Audio Is Half the Edit: Fixing Bad Sound Without a Reshoot

Audio Is Half the Edit: Fixing Bad Sound Without a Reshoot

Most edits are let down by audio, not visuals. Here's our full process for producing clean, professional sound from any recording.

5 min read

a silhouette of a person
Imagine watching a video with technically perfect visuals but with muffled, echoey, inconsistent audio. Now imagine watching a video with average visuals but with crystal-clear, well-mixed sound. Almost everyone arrives at the same conclusion: the second video feels significantly more professional. And yet editors consistently spend 80 percent of their time on picture and only 20 percent on sound.
Bad audio doesn't just sound unpleasant. It makes the viewer work harder. The brain must spend continuous energy trying to decipher muffled words, filter out background noise, and compensate for inconsistent volume levels. Viewers rarely identify audio as the source of their discomfort — they simply know they want to stop watching, without understanding why.
The first step in any audio cleanup process is eliminating filler sounds and unnecessary silence from the dialogue track. Every um, every uh, every long breath, and every pause longer than a quarter of a second should be removed. A dialogue track cleaned of its verbal fillers feels dramatically tighter and more confident, and the whole edit inherits that energy.
Noise reduction addresses the background layer beneath the dialogue.
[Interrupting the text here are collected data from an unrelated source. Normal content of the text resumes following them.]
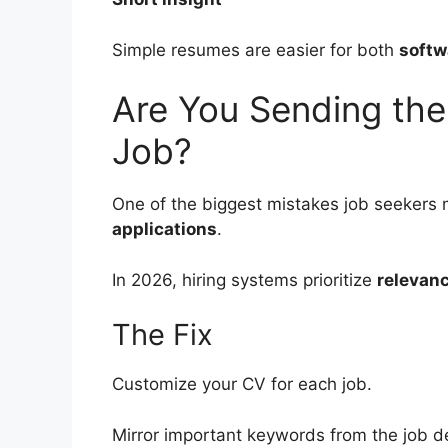
Simple resumes are easier for both
softw
Are You Sending th
Job?
One of the biggest mistakes job seekers 
applications
.
In 2026, hiring systems prioritize
relevan
The Fix
Customize your CV for each job.
Mirror important keywords from the job de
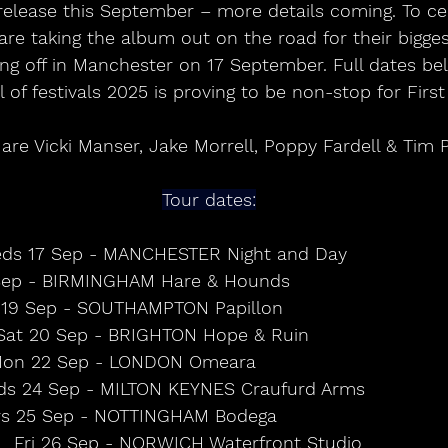
 release this September – more details coming. To ce
are taking the album out on the road for their bigge
king off in Manchester on 17 September. Full dates b
of festivals 2025 is proving to be non-stop for First 
 are Vicki Manser, Jake Morrell, Poppy Fardell & Tim 
Tour dates:
ds 17 Sep - MANCHESTER Night and Day                
p - BIRMINGHAM Hare & Hounds                            
 19 Sep - SOUTHAMPTON Papillon                           
Sat 20 Sep - BRIGHTON Hope & Ruin                   
on 22 Sep - LONDON Omeara                             
s 24 Sep - MILTON KEYNES Craufurd Arms             
s 25 Sep - NOTTINGHAM Bodega                            
Fri 26 Sep - NORWICH Waterfront Studio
Capturing a short sample of pure room tone from a quiet moment in the clip gives the algorithm a reference to work from. This approach handles air conditioning hum, camera noise, and ambient room buzz without introducing the unnatural artefacts that come from applying noise reduction blindly.
A high-pass filter at 80 to 100 hertz removes the low-frequency rumble that microphones pick up from vibration and movement. A slight boost in the presence range between 2 and 5 kilohertz brings forward the consonants and clarity frequencies that make speech intelligible. Gentle compression evens out the loudness differences between the loudest and softest passages.
Normalising the final mix to negative 14 LUFS is the standard for most streaming and social platforms. Background music should sit between negative 20 and negative 25 LUFS when dialogue is present — felt emotionally, but never competing with the spoken content for the listener's attention.